Dans le contexte étudié, nous avons vu que c'est le changement des comportements qui semble le plus entraîner un mieux en terme de santé. Dès lors, ne serait-il pas utile de chercher à mesurer ce changement des pratiques d'hygiène ? Avons-nous les instruments conceptuels nécessaires ? Les méthodologies ?
Au lieu de rechercher la preuve, introuvable, de l'impact sur la santé d'une opération d'AEP, ne serait-il pas judicieux au départ de toute opération, en étroite relation avec les desiderata de la population, de se fixer un objectif de réduction d'un risque plutôt qu'un objectif de santé ?
Si nous n'avons pas précisé " opération d'AEP ", c'est que nous sommes convaincus qu'un objectif d'amélioration de la santé ne peut être atteint qu'en mettant en oeuvre le triptyque " assainissement, AEP, éducation sanitaire ". Le résultat ne sera pas d'ailleurs forcément acquis. Dans ce laps de temps, d'autres cofacteurs importants pourraient intervenir dans un sens inverse, par exemple une dégradation de l'alimentation, en quantité ou en qualité. Pendant cette période, une campagne de vaccination contre la fièvre typhoïde aurait, elle, un effet positif. Il faut là se rappeler que la plus ou moins grande résistance des individus dépend, aussi, d'autres facteurs que de la seule virulence des germes pathogènes.
Si une opération associant assainissement, AEP et éducation sanitaire est mise en place, on peut alors se donner les moyens de vérifier que l'objectif de réduction du risque que l'on s'est fixé au départ est atteint. Toutefois, ce bilan, en termes de réduction de risque, ne saurait se substituer au bilan de l'opération qui, elle, se mesure en termes de comportements et de pratiques définitivement acquises, de réalisations effectivement faites et utilisées : latrines, enlèvement des ordures, postes d'eau potable, etc.
Dans les cas d'opérations de tous ordres où un objectif de santé publique est clairement l’objet de l'opération (exemple : une campagne vaccinale), les moyens adéquats sont recherchés pour atteindre l'objectif. Ils dépendent de l'objectif et non l'inverse, car si l'intention de santé publique est floue, les moyens ne sont pas " calibrés " pour l'atteindre, les objectifs sont en réalité autres et l'adéquation entre les résultats acquis et l'intention de santé est très difficile, sinon impossible, à démontrer.
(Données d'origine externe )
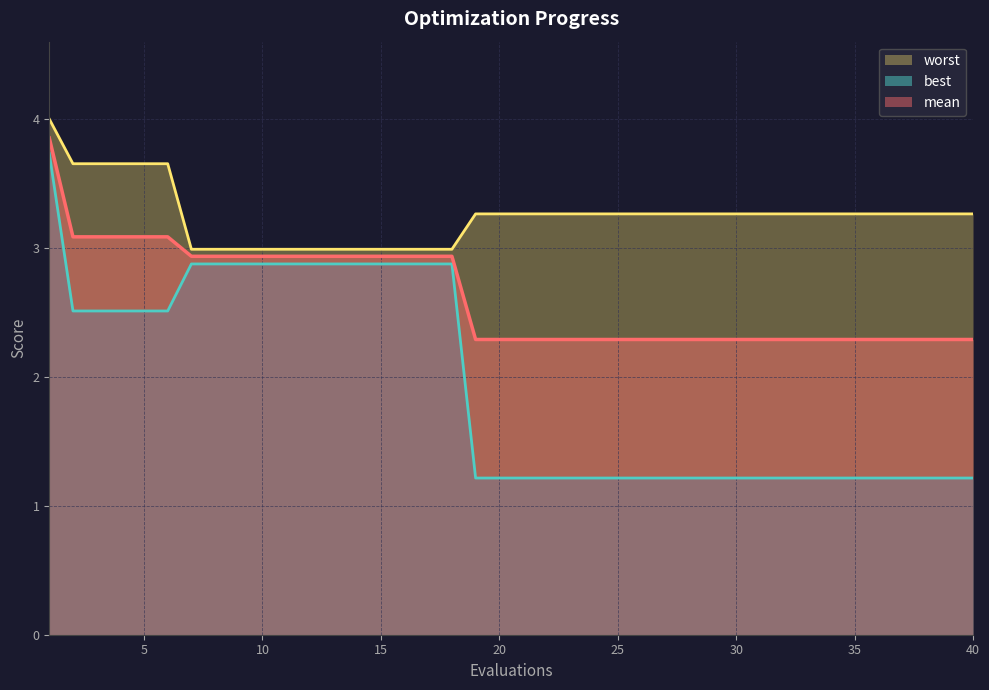

At which category is the sum across all series the highest?

1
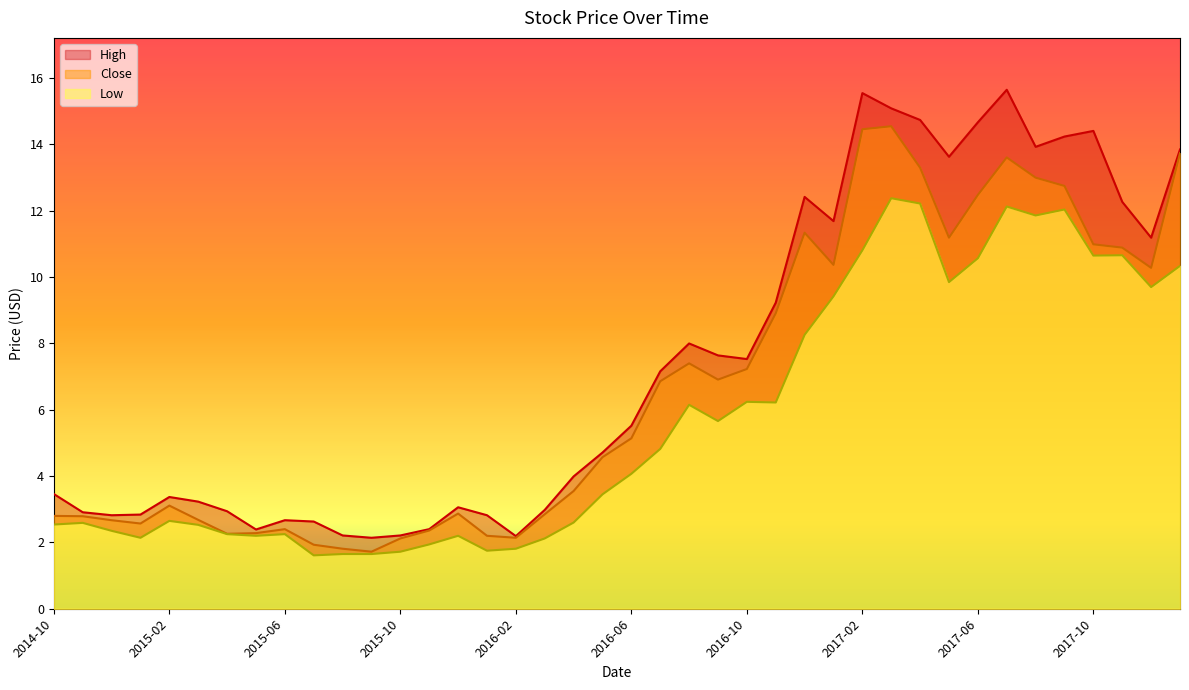

Reading left to right, extract all data points from this chart.

Close: 2.8	2.8	2.7	2.6	3.1	2.7	2.3	2.3	2.4	1.9	1.8	1.7	2.1	2.4	2.9	2.2	2.1	2.8	3.5	4.6	5.1	6.9	7.4	6.9	7.2	8.9	11.3	10.4	14.5	14.6	13.3	11.2	12.5	13.6	13.0	12.8	11.0	10.9	10.3	13.7
High: 3.5	2.9	2.8	2.8	3.4	3.2	2.9	2.4	2.7	2.6	2.2	2.1	2.2	2.4	3.1	2.8	2.2	3.0	4.0	4.7	5.5	7.2	8.0	7.6	7.5	9.2	12.4	11.7	15.6	15.1	14.7	13.6	14.7	15.6	13.9	14.2	14.4	12.3	11.2	13.9
Low: 2.5	2.6	2.3	2.1	2.7	2.5	2.2	2.2	2.2	1.6	1.6	1.6	1.7	1.9	2.2	1.8	1.8	2.1	2.6	3.5	4.1	4.8	6.2	5.7	6.2	6.2	8.3	9.4	10.8	12.4	12.2	9.9	10.6	12.1	11.9	12.0	10.6	10.7	9.7	10.3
En revanche on pourrait se fixer, en simple accompagnement des objectifs du projet, un objectif de réduction de risque. Le risque de contamination fécale pourrait alors effectivement, à juste titre, être affiché. N'est-ce pas en convaincant la population de se mobiliser autour de cet objectif de réduction du risque qu'on met de son côté les meilleures chances de résultat ?
Les règles strictes de l'enquête épidémiologique doivent alors être respectées et l'on doit en cela faire appel à des professionnels. Il va de soi que l'objectif de réduction du risque devra être défini en fonction du contexte épidémiologique local. Dès lors, les indicateurs devront être définis en conséquence. Ces indicateurs devraient être suivis par une cellule réunissant les différents acteurs locaux et nationaux afin que ces enquêtes soient pertinentes localement et incluses dans une stratégie globale d'évaluation.


» Rapports concernés par cette synthèse
  • ADELINE et al., 1998. Rapport final de l'AP 1.
  • BEMMO et al., 1998. Rapport final de l'AR 4.
  • BACHIMON et al., 1998. Rapport final de l'AR 7.
  • MONJOUR et al., 1998. Rapport final de l'AP 4.
  • MONJOUR et al., 1998. Rapport final de l'AR 6.
  • ROMANN D. et al., 1998. Rapport final de l'AR 1.
  • TANAWA et al., 1998. Rapport final de l'AR 8.